Power amplifiers quietly bend signals
Even with OTFS, another bottleneck lurks in the hardware. To push radio waves over long distances, transmitters use high-power amplifiers that work best in a narrow, linear range. To save energy and cost, these amplifiers are often driven close to their limits, where they begin to bend both the strength and phase of the signal in a nonlinear way. A setting called Input Back-Off (IBO) measures how far the operating point sits from this nonlinear region. Existing channel estimation methods largely ignore how this setting changes over time, missing a key clue about when and how distortion corrupts the link.
A learning model that listens to power settings
The authors propose a deep learning based channel estimator built around a bidirectional gated recurrent network that processes the time–frequency channel response in both forward and backward directions. The twist is a dynamic gating mechanism that feeds the real-time IBO value into the network’s internal gates. When the IBO is low and distortion is severe, the model automatically leans more on fresh observations and less on past history; when the IBO is high and the amplifier behaves more linearly, it can safely reuse more stored information. On top of this, a multi-head attention block learns long-range patterns in the channel, allowing the system to pick out the most informative features across time and frequency.

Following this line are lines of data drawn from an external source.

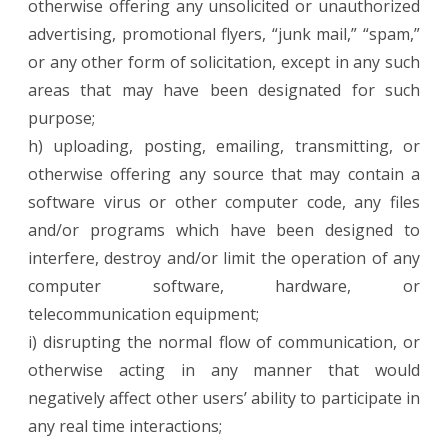
otherwise offering any unsolicited or unauthorized
advertising, promotional flyers, “junk mail,” “spam,”
or any other form of solicitation, except in any such
areas that may have been designated for such
purpose;
h) uploading, posting, emailing, transmitting, or
otherwise offering any source that may contain a
software virus or other computer code, any files
and/or programs which have been designed to
interfere, destroy and/or limit the operation of any
computer software, hardware, or
telecommunication equipment;
i) disrupting the normal flow of communication, or
otherwise acting in any manner that would
negatively affect other users’ ability to participate in
any real time interactions;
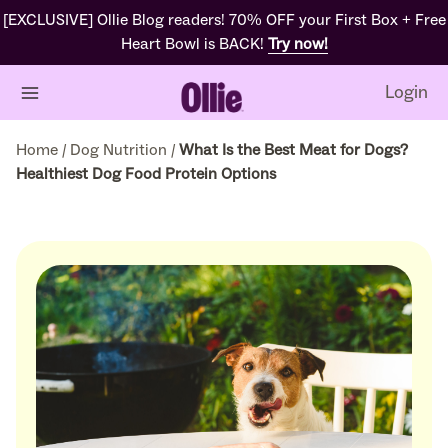
[EXCLUSIVE] Ollie Blog readers! 70% OFF your First Box + Free
Heart Bowl is BACK!
Try now!
Login
Home
/
Dog Nutrition
/
What Is the Best Meat for Dogs?
Healthiest Dog Food Protein Options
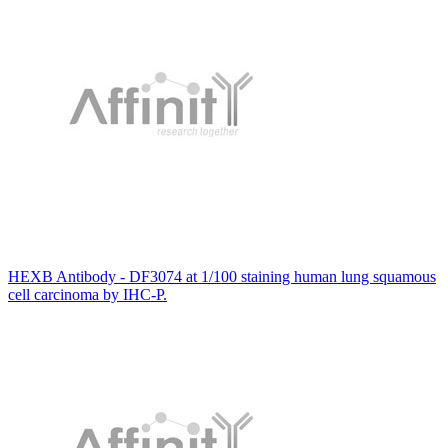
HEXB Antibody - DF3074 at 1/100 staining human lung squamous
cell carcinoma by IHC-P.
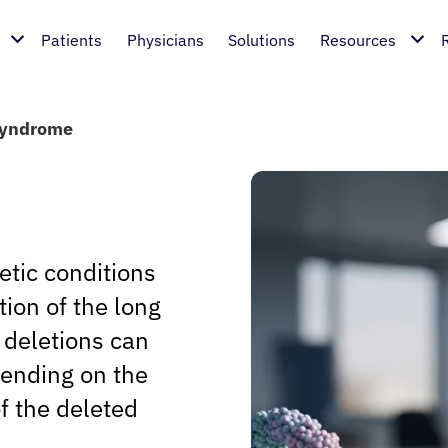
Patients
Physicians
Solutions
Resources
Syndrome
etic conditions
tion of the long
deletions can
pending on the
of the deleted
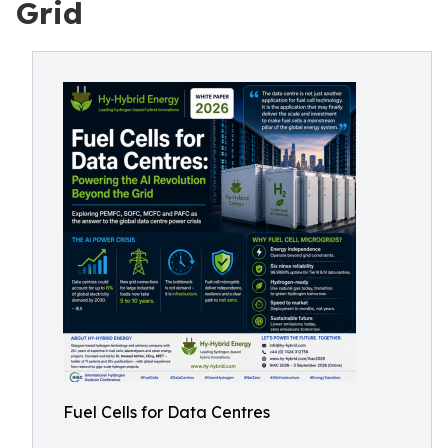
Grid
Fuel Cells for Data Centres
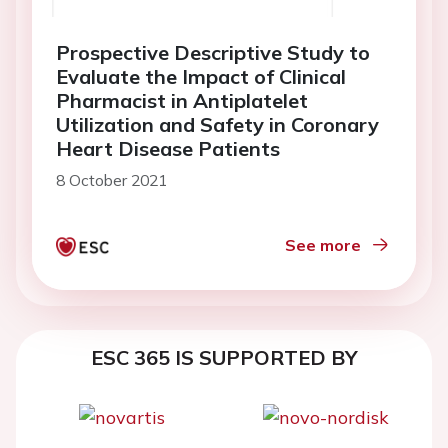
Prospective Descriptive Study to
Evaluate the Impact of Clinical
Pharmacist in Antiplatelet
Utilization and Safety in Coronary
Heart Disease Patients
8 October 2021
See more
ESC 365 IS SUPPORTED BY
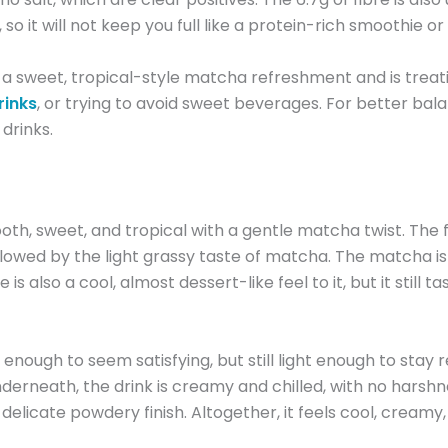
, so it will not keep you full like a protein-rich smoothie 
a sweet, tropical-style matcha refreshment and is treating 
rinks
, or trying to avoid sweet beverages. For better bala
 drinks.
sweet, and tropical with a gentle matcha twist. The fir
owed by the light grassy taste of matcha. The matcha is n
is also a cool, almost dessert-like feel to it, but it still 
ck enough to seem satisfying, but still light enough to stay
erneath, the drink is creamy and chilled, with no harshnes
delicate powdery finish. Altogether, it feels cool, creamy,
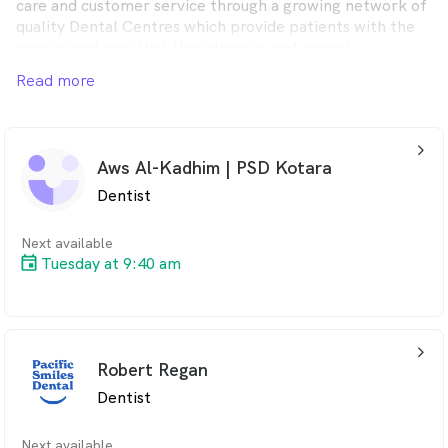
care and customer service through a growing network of
quality Dental Centres which provide patients with the
service and care that they deserve and expect.
Read more
Pacific Smiles Dental provides quality dental care for the
whole family from modern, comfortable Dental Centres
in convenient locations throughout Australia.
arrow_back_ios_24px
Aws Al-Kadhim | PSD Kotara
Dentist
Next available
Tuesday at 9:40 am
arrow_back_ios_24px
Robert Regan
Dentist
Next available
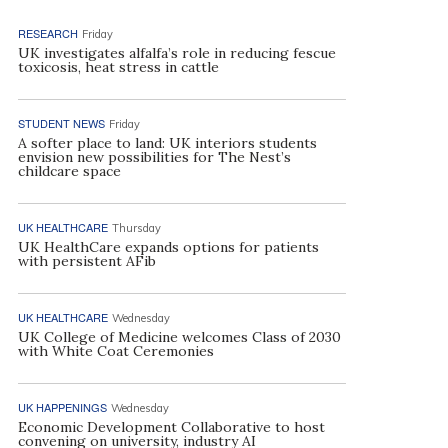
RESEARCH
Friday
UK investigates alfalfa’s role in reducing fescue
toxicosis, heat stress in cattle
STUDENT NEWS
Friday
A softer place to land: UK interiors students
envision new possibilities for The Nest’s
childcare space
UK HEALTHCARE
Thursday
UK HealthCare expands options for patients
with persistent AFib
UK HEALTHCARE
Wednesday
UK College of Medicine welcomes Class of 2030
with White Coat Ceremonies
UK HAPPENINGS
Wednesday
Economic Development Collaborative to host
convening on university, industry AI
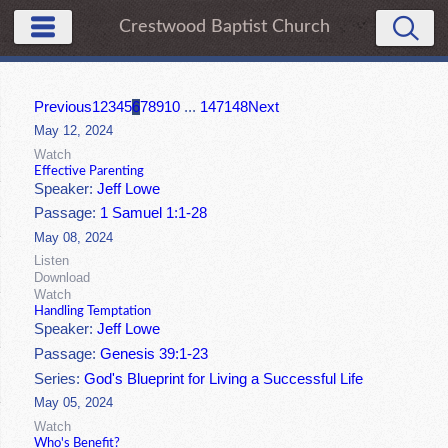
Crestwood Baptist Church
Previous
1
2
3
4
5
6
7
8
9
10
...
147
148
Next
May 12, 2024
Watch
Effective Parenting
Speaker:
Jeff Lowe
Passage:
1 Samuel 1:1-28
May 08, 2024
Listen
Download
Watch
Handling Temptation
Speaker:
Jeff Lowe
Passage:
Genesis 39:1-23
Series:
God's Blueprint for Living a Successful Life
May 05, 2024
Watch
Who's Benefit?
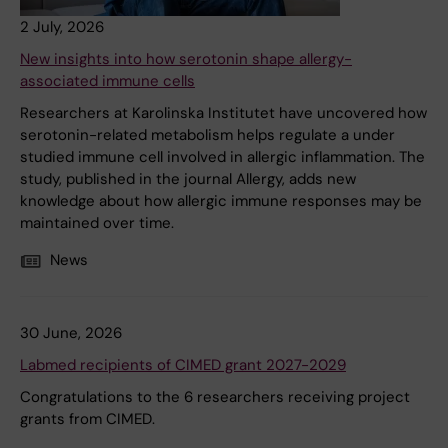
2 July, 2026
New insights into how serotonin shape allergy-
associated immune cells
Researchers at Karolinska Institutet have uncovered how
serotonin-related metabolism helps regulate a under
studied immune cell involved in allergic inflammation. The
study, published in the journal Allergy, adds new
knowledge about how allergic immune responses may be
maintained over time.
News
30 June, 2026
Labmed recipients of CIMED grant 2027-2029
Congratulations to the 6 researchers receiving project
grants from CIMED.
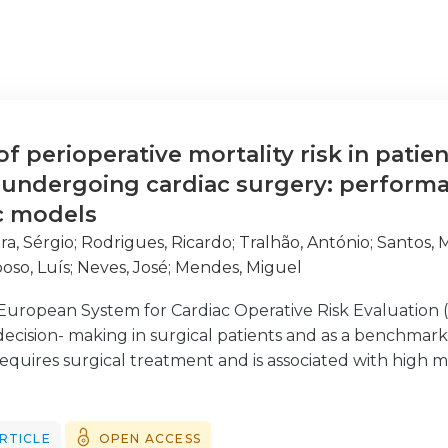
 perioperative mortality risk in patien
 undergoing cardiac surgery: perform
ic models
ra, Sérgio
;
Rodrigues, Ricardo
;
Tralhão, António
;
Santos, 
oso, Luís
;
Neves, José
;
Mendes, Miguel
uropean System for Cardiac Operative Risk Evaluation 
g decision- making in surgical patients and as a benchmark
 equires surgical treatment and is associated with high m
versions of the EuroSCORE, the older logistic EuroSCORE
o compare their performances; (ii) identify predictors o
that might further improve their performance.
RTICLE
OPEN ACCESS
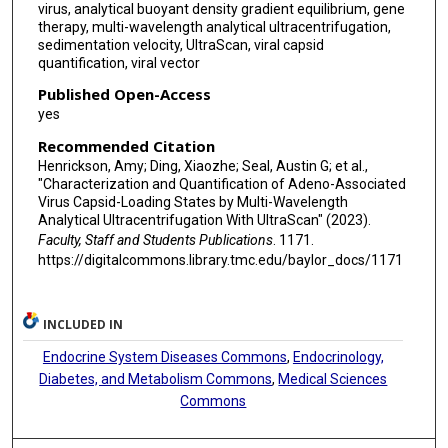
virus, analytical buoyant density gradient equilibrium, gene
therapy, multi-wavelength analytical ultracentrifugation,
sedimentation velocity, UltraScan, viral capsid
quantification, viral vector
Published Open-Access
yes
Recommended Citation
Henrickson, Amy; Ding, Xiaozhe; Seal, Austin G; et al.,
"Characterization and Quantification of Adeno-Associated
Virus Capsid-Loading States by Multi-Wavelength
Analytical Ultracentrifugation With UltraScan" (2023).
Faculty, Staff and Students Publications
. 1171.
https://digitalcommons.library.tmc.edu/baylor_docs/1171
INCLUDED IN
Endocrine System Diseases Commons
,
Endocrinology,
Diabetes, and Metabolism Commons
,
Medical Sciences
Commons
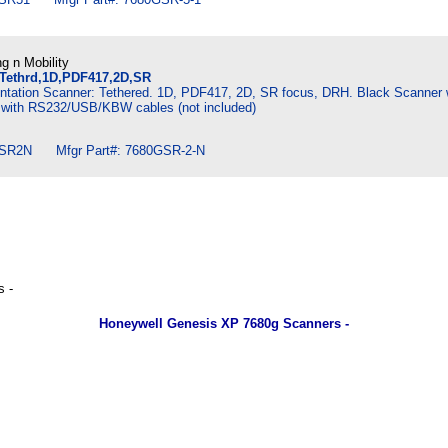
g n Mobility
Tethrd,1D,PDF417,2D,SR
tation Scanner: Tethered. 1D, PDF417, 2D, SR focus, DRH. Black Scanner 
 with RS232/USB/KBW cables (not included)
SR2N Mfgr Part#: 7680GSR-2-N
 -
Honeywell Genesis XP 7680g Scanners -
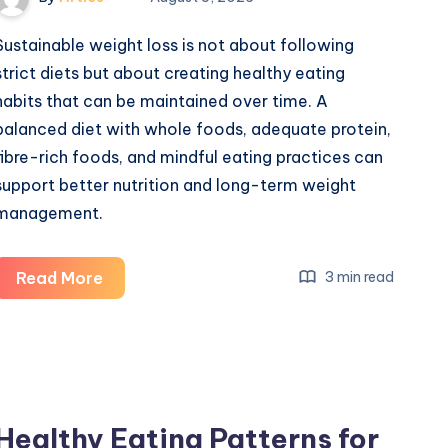
Sustainable weight loss is not about following
strict diets but about creating healthy eating
habits that can be maintained over time. A
balanced diet with whole foods, adequate protein,
fibre-rich foods, and mindful eating practices can
support better nutrition and long-term weight
management.
What
Read More
3 min read
is
the
Healthy
Eating
Patterns
Healthy Eating Patterns for
for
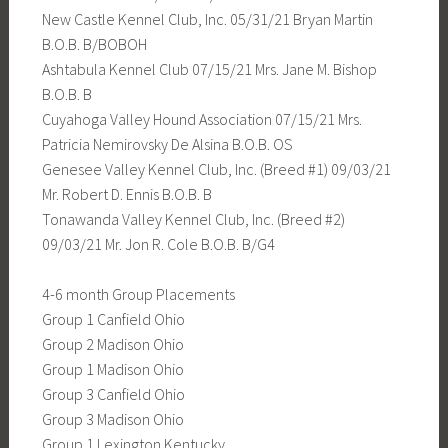
New Castle Kennel Club, Inc. 05/31/21 Bryan Martin
B.O.B. B/BOBOH
Ashtabula Kennel Club 07/15/21 Mrs. Jane M. Bishop
B.O.B. B
Cuyahoga Valley Hound Association 07/15/21 Mrs.
Patricia Nemirovsky De Alsina B.O.B. OS
Genesee Valley Kennel Club, Inc. (Breed #1) 09/03/21
Mr. Robert D. Ennis B.O.B. B
Tonawanda Valley Kennel Club, Inc. (Breed #2)
09/03/21 Mr. Jon R. Cole B.O.B. B/G4
4-6 month Group Placements
Group 1 Canfield Ohio
Group 2 Madison Ohio
Group 1 Madison Ohio
Group 3 Canfield Ohio
Group 3 Madison Ohio
Group 1 Lexington Kentucky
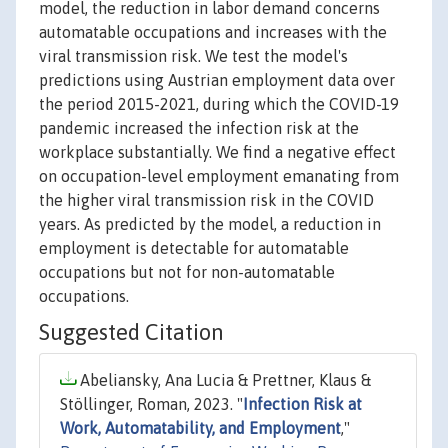
model, the reduction in labor demand concerns
automatable occupations and increases with the
viral transmission risk. We test the model's
predictions using Austrian employment data over
the period 2015-2021, during which the COVID-19
pandemic increased the infection risk at the
workplace substantially. We find a negative effect
on occupation-level employment emanating from
the higher viral transmission risk in the COVID
years. As predicted by the model, a reduction in
employment is detectable for automatable
occupations but not for non-automatable
occupations.
Suggested Citation
Abeliansky, Ana Lucia & Prettner, Klaus &
Stöllinger, Roman, 2023. "
Infection Risk at
Work, Automatability, and Employment
,"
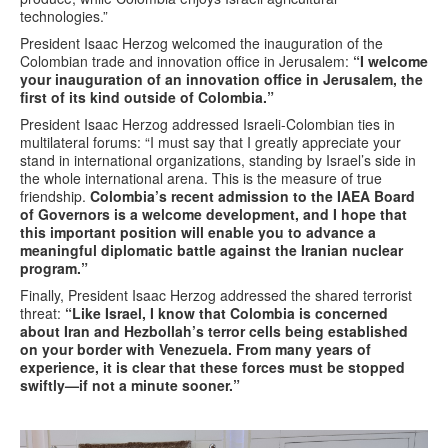
technologies.”
President Isaac Herzog welcomed the inauguration of the
Colombian trade and innovation office in Jerusalem:
“I welcome
your inauguration of an innovation office in Jerusalem, the
first of its kind outside of Colombia.”
President Isaac Herzog addressed Israeli-Colombian ties in
multilateral forums: “I must say that I greatly appreciate your
stand in international organizations, standing by Israel’s side in
the whole international arena. This is the measure of true
friendship.
Colombia’s recent admission to the IAEA Board
of Governors is a welcome development, and I hope that
this important position will enable you to advance a
meaningful diplomatic battle against the Iranian nuclear
program.”
Finally, President Isaac Herzog addressed the shared terrorist
threat:
“Like Israel, I know that Colombia is concerned
about Iran and Hezbollah’s terror cells being established
on your border with Venezuela. From many years of
experience, it is clear that these forces must be stopped
swiftly—if not a minute sooner.”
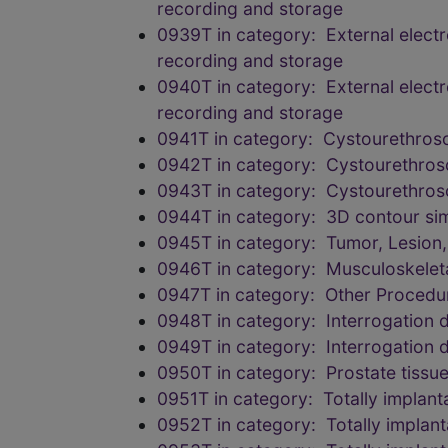
recording and storage
0939T in category: External elect
recording and storage
0940T in category: External elect
recording and storage
0941T in category: Cystourethrosc
0942T in category: Cystourethrosc
0943T in category: Cystourethrosc
0944T in category: 3D contour simul
0945T in category: Tumor, Lesion
0946T in category: Musculoskelet
0947T in category: Other Procedu
0948T in category: Interrogation d
0949T in category: Interrogation d
0950T in category: Prostate tissu
0951T in category: Totally implant
0952T in category: Totally implant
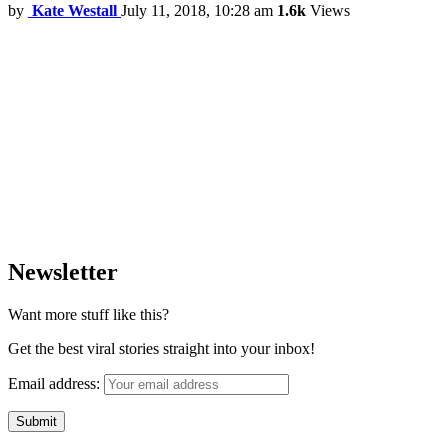
by
Kate Westall
July 11, 2018, 10:28 am
1.6k
Views
Newsletter
Want more stuff like this?
Get the best viral stories straight into your inbox!
Email address:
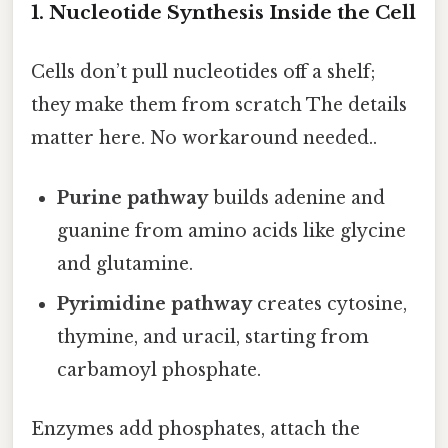
1. Nucleotide Synthesis Inside the Cell
Cells don’t pull nucleotides off a shelf;
they make them from scratch The details
matter here. No workaround needed..
Purine pathway
builds adenine and
guanine from amino acids like glycine
and glutamine.
Pyrimidine pathway
creates cytosine,
thymine, and uracil, starting from
carbamoyl phosphate.
Enzymes add phosphates, attach the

Lower power spikes, fewer errors, less computing
The team also redesigns how pilot tones and data are arranged, using a special low-peak preamble and keeping pilot power at the same level as data symbols. This reduces sharp power spikes that would otherwise push the amplifier further into its nonlinear region. In computer simulations of fast vehicular channels, the new estimator cuts the error between the true and estimated channel by up to about 22.6 dB compared with classic threshold and cross-correlation methods, and by several decibels relative to other deep learning baselines. At a typical high signal-to-noise point, it drives the bit error rate more than an order of magnitude lower while also trimming more than 7 dB off the peak-to-average power ratio of the transmitted signal. Crucially, the dynamic gating strategy lets the model skip many internal computations when possible, reducing its complexity by roughly one-fifth to nearly one-half compared with a similar recurrent network without gating.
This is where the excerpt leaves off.